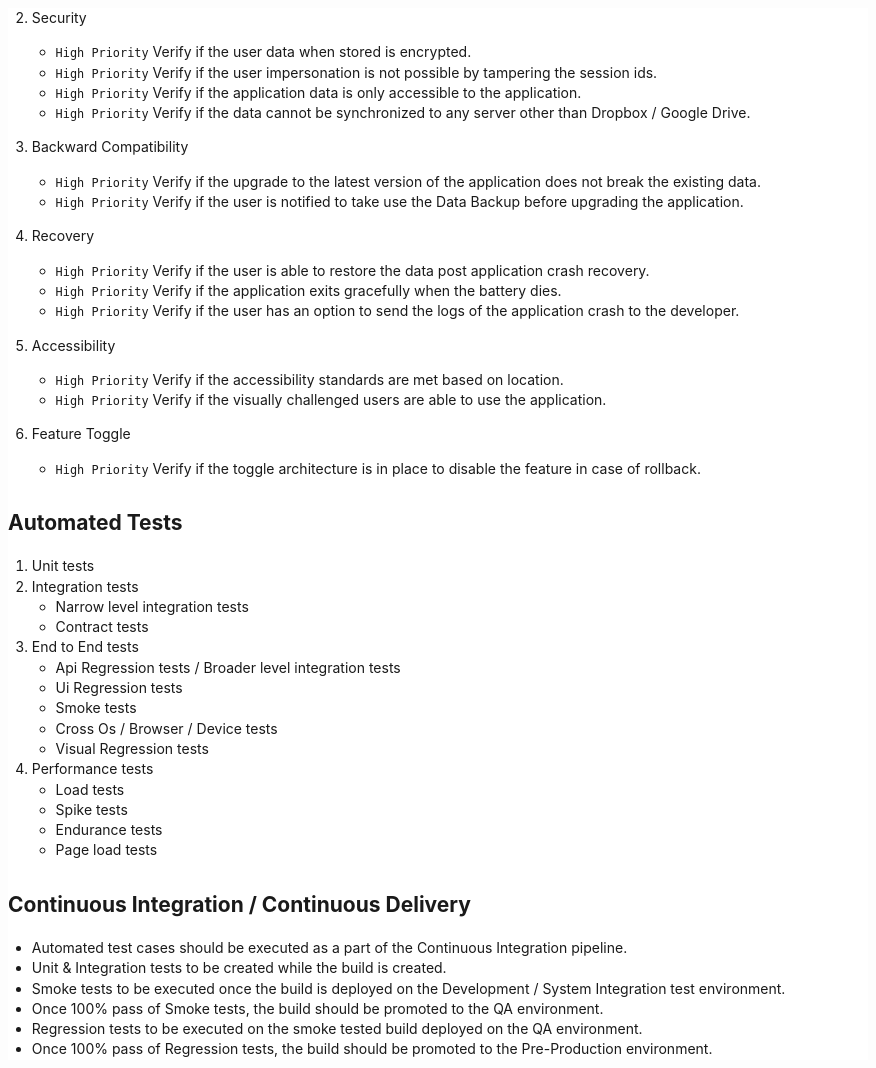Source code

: 2. Security
    * `High Priority` Verify if the user data when stored is encrypted.
    * `High Priority` Verify if the user impersonation is not possible by tampering the session ids.
    * `High Priority` Verify if the application data is only accessible to the application.
    * `High Priority` Verify if the data cannot be synchronized to any server other than Dropbox / Google Drive.

3. Backward Compatibility
    * `High Priority` Verify if the upgrade to the latest version of the application does not break the existing data.
    * `High Priority` Verify if the user is notified to take use the Data Backup before upgrading the application.

4. Recovery
    * `High Priority` Verify if the user is able to restore the data post application crash recovery.
    * `High Priority` Verify if the application exits gracefully when the battery dies.
    * `High Priority` Verify if the user has an option to send the logs of the application crash to the developer.

5. Accessibility
    * `High Priority` Verify if the accessibility standards are met based on location. 
    * `High Priority` Verify if the visually challenged users are able to use the application.
    
6. Feature Toggle
    * `High Priority` Verify if the toggle architecture is in place to disable the feature in case of rollback.

## Automated Tests 
1. Unit tests
2. Integration tests
    * Narrow level integration tests
    * Contract tests
3. End to End tests
    * Api Regression tests / Broader level integration tests
    * Ui Regression tests
    * Smoke tests
    * Cross Os / Browser / Device tests
    * Visual Regression tests
4. Performance tests
    * Load tests
    * Spike tests
    * Endurance tests
    * Page load tests

## Continuous Integration / Continuous Delivery

* Automated test cases should be executed as a part of the Continuous Integration pipeline.
* Unit & Integration tests to be created while the build is created.
* Smoke tests to be executed once the build is deployed on the Development / System Integration test environment.
* Once 100% pass of Smoke tests, the build should be promoted to the QA environment.
* Regression tests to be executed on the smoke tested build deployed on the QA environment.
* Once 100% pass of Regression tests, the build should be promoted to the Pre-Production environment.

INSTRUCTION –
Render each nonblank line of the listing above as a row of a Markdown table with the columns "Row" and "Line". Leave out the picture.

COMPLETED TASK –
| Row | Line |
|---|---|
| 1 | Source code |
| 2 | : 2. Security |
| 3 |     * `High Priority` Verify if the user data when stored is encrypted. |
| 4 |     * `High Priority` Verify if the user impersonation is not possible by tampering the session ids. |
| 5 |     * `High Priority` Verify if the application data is only accessible to the application. |
| 6 |     * `High Priority` Verify if the data cannot be synchronized to any server other than Dropbox / Google Drive. |
| 7 | 3. Backward Compatibility |
| 8 |     * `High Priority` Verify if the upgrade to the latest version of the application does not break the existing data. |
| 9 |     * `High Priority` Verify if the user is notified to take use the Data Backup before upgrading the application. |
| 10 | 4. Recovery |
| 11 |     * `High Priority` Verify if the user is able to restore the data post application crash recovery. |
| 12 |     * `High Priority` Verify if the application exits gracefully when the battery dies. |
| 13 |     * `High Priority` Verify if the user has an option to send the logs of the application crash to the developer. |
| 14 | 5. Accessibility |
| 15 |     * `High Priority` Verify if the accessibility standards are met based on location.  |
| 16 |     * `High Priority` Verify if the visually challenged users are able to use the application. |
| 17 | 6. Feature Toggle |
| 18 |     * `High Priority` Verify if the toggle architecture is in place to disable the feature in case of rollback. |
| 19 | ## Automated Tests  |
| 20 | 1. Unit tests |
| 21 | 2. Integration tests |
| 22 |     * Narrow level integration tests |
| 23 |     * Contract tests |
| 24 | 3. End to End tests |
| 25 |     * Api Regression tests / Broader level integration tests |
| 26 |     * Ui Regression tests |
| 27 |     * Smoke tests |
| 28 |     * Cross Os / Browser / Device tests |
| 29 |     * Visual Regression tests |
| 30 | 4. Performance tests |
| 31 |     * Load tests |
| 32 |     * Spike tests |
| 33 |     * Endurance tests |
| 34 |     * Page load tests |
| 35 | ## Continuous Integration / Continuous Delivery |
| 36 | * Automated test cases should be executed as a part of the Continuous Integration pipeline. |
| 37 | * Unit & Integration tests to be created while the build is created. |
| 38 | * Smoke tests to be executed once the build is deployed on the Development / System Integration test environment. |
| 39 | * Once 100% pass of Smoke tests, the build should be promoted to the QA environment. |
| 40 | * Regression tests to be executed on the smoke tested build deployed on the QA environment. |
| 41 | * Once 100% pass of Regression tests, the build should be promoted to the Pre-Production environment. |